Attributes hold the main metadata of the object, a LazyCollection based on the JSON:API specification. JSON is deserialized on read, but the strings can always be obtained by, e.g., $creator->attributes->concepts->raw(). Remember that LazyCollection instances are immutable so this code won't work:

$id ??= null;

$literature = new Gazelle\Literature($id);
$literature->title = "new title";

$literature->save();

Relationships

Relationships are implemented as reciprocal 1 : 1 "links" stored in one table for each object, e.g., creators_links. There are no concepts of ownership, one-to-one vs. one-to-many, or any kind of hierarchy or definition involved.

As a result, the metadata ecosystem is flat so it's possible to call, e.g., organizations() from any object. This lazily returns either an array of objects or an empty array, ready for loops and compatible with JSON:API.

Each object is also primed with dehydrated relationships, e.g., ["id" => "666", "type" => "torrrents"]. Twig also treats dot notation as method calls, so {{ torrentGroup.torrents }} works like $torrentGroup->torrents().

Search, metadata, and indexing

The search engine is Manticore and its indexing strategy is conceptually similar to "links." It attempts to index every attribute of every object associated with each index, uniquely prefixed. This massive amount of data is filtered into specific form fields and matched against user inputs. At the cost of some boilerplate in code, it allows for searches like this:

# map of search form fields => index fields
private array $fieldMaps = [
    "shared" => [
        "creators" => ["creators_openAlexId", "creators_orcid", "creators_scopusId", "creators_semanticScholarId", "creators_name", "creators_slug", "creators_aliases"],
        "literature" => ["literature_doi", "literature_openAlexId", "literature_semanticScholarId", "literature_title", "literature_slug", "literature_bibtex", "literature_abstract"],

        "workgroups" => ["torrentGroups_workgroup", "creators_affiliations", "creators_affiliationsOverTime", "organizations_grid", "organizations_openAlexId", "organizations_rorId", "organizations_wikidataId", "organizations_name", "organizations_slug", "organizations_acronym", "organizations_reverseGeocode"],
        "locations" => ["torrentGroups_location", "organizations_latitude", "organizations_longitude", "organizations_reverseGeocode", "organizations_country", "organizations_state", "organizations_city", "organizations_postalCode"],

        # etc., as broad or granular as desired, for any attribute
    ],
];

Remote metadata

A significant amount of metadata not for torrents, collages, and requests is programmatically acquired. These objects are creators, literature, publications, and organizations and are called the "ecosystem." The data comes from a variety of sources including OpenAlex, Crossref, Semantic Scholar, ROR, Google, etc.

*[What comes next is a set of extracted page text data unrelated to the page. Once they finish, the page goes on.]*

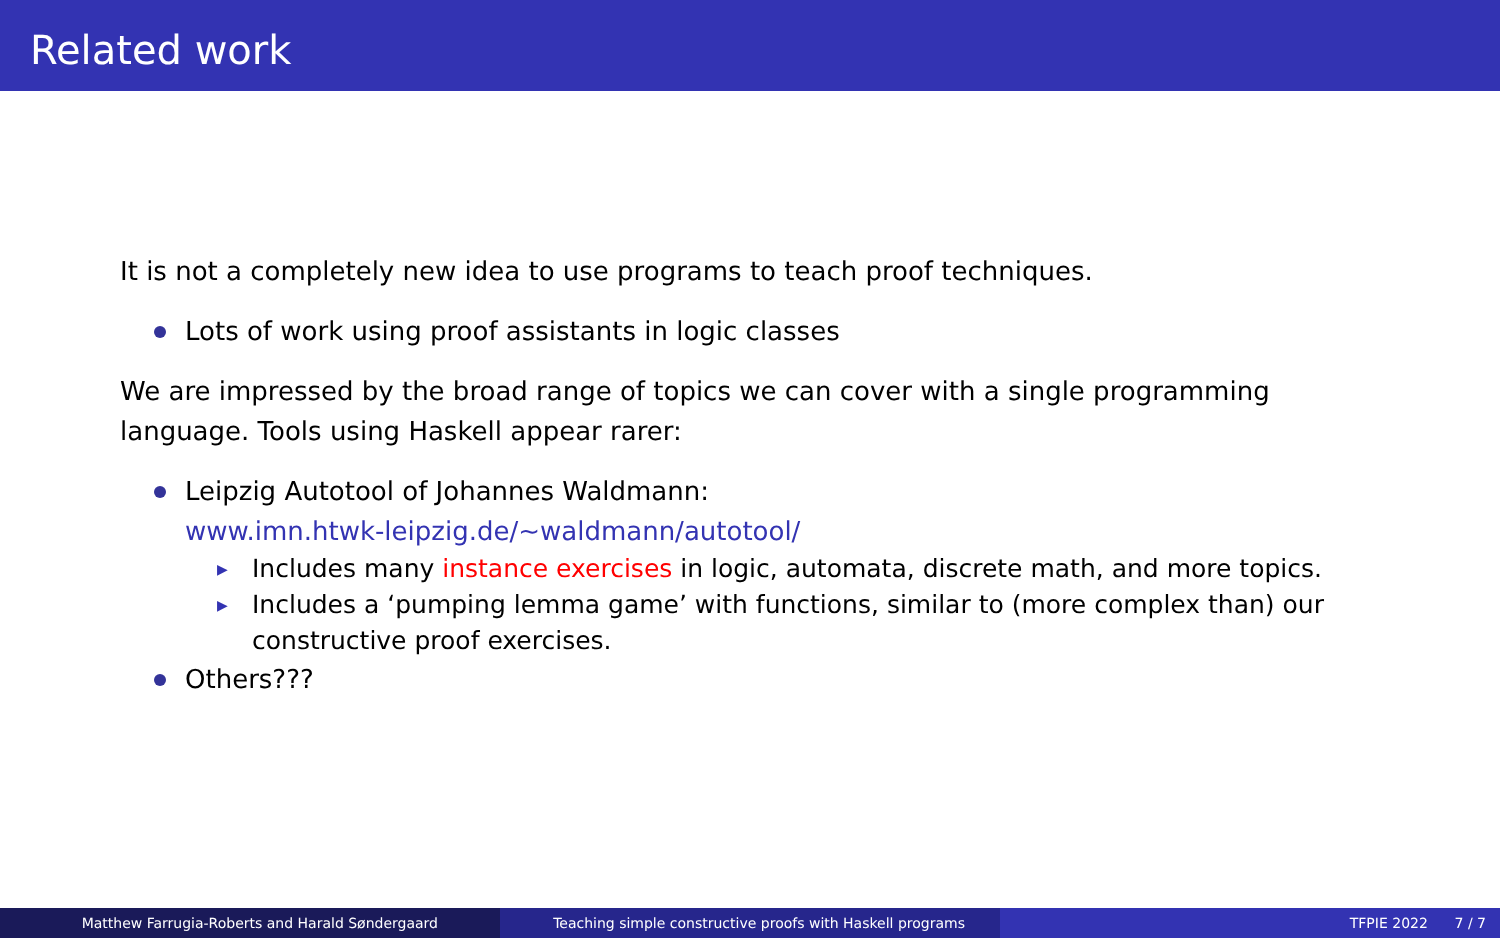Related work
It is not a completely new idea to use programs to teach proof techniques.
Lots of work using proof assistants in logic classes
We are impressed by the broad range of topics we can cover with a single programming language. Tools using Haskell appear rarer:
Leipzig Autotool of Johannes Waldmann:
www.imn.htwk-leipzig.de/∼waldmann/autotool/
▶ Includes many instance exercises in logic, automata, discrete math, and more topics.
▶ Includes a ‘pumping lemma game’ with functions, similar to (more complex than) our constructive proof exercises.
Others???
Matthew Farrugia-Roberts and Harald Søndergaard Teaching simple constructive proofs with Haskell programs TFPIE 2022 7 / 7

To prevent public API abuse and the infinite growth of metadata, objects have a degreesOfSeparation and a failCount. The degreesOfSeparation is configurable (default 6) and determines how distantly related to a piece of UGC it is. The failCount (default 3) determines how many API error responses, e.g., 404, to tolerate for the content. Automated queries for remote metadata cease once either threshold is crossed for any particular object.

Typeahead search

Typeahead search (autocomplete) is implemented with corejavascript/typeahead.js. Bloodhound uses a single remote data source that's an internal API endpoint. It calls Gazelle\Autocomplete->fetch() and returns [ ["id" => string, "text" => string, "openAlexId" => string, "isLocal" => bool] ]. Remote data is fetched by default, but this can be disabled with a flag.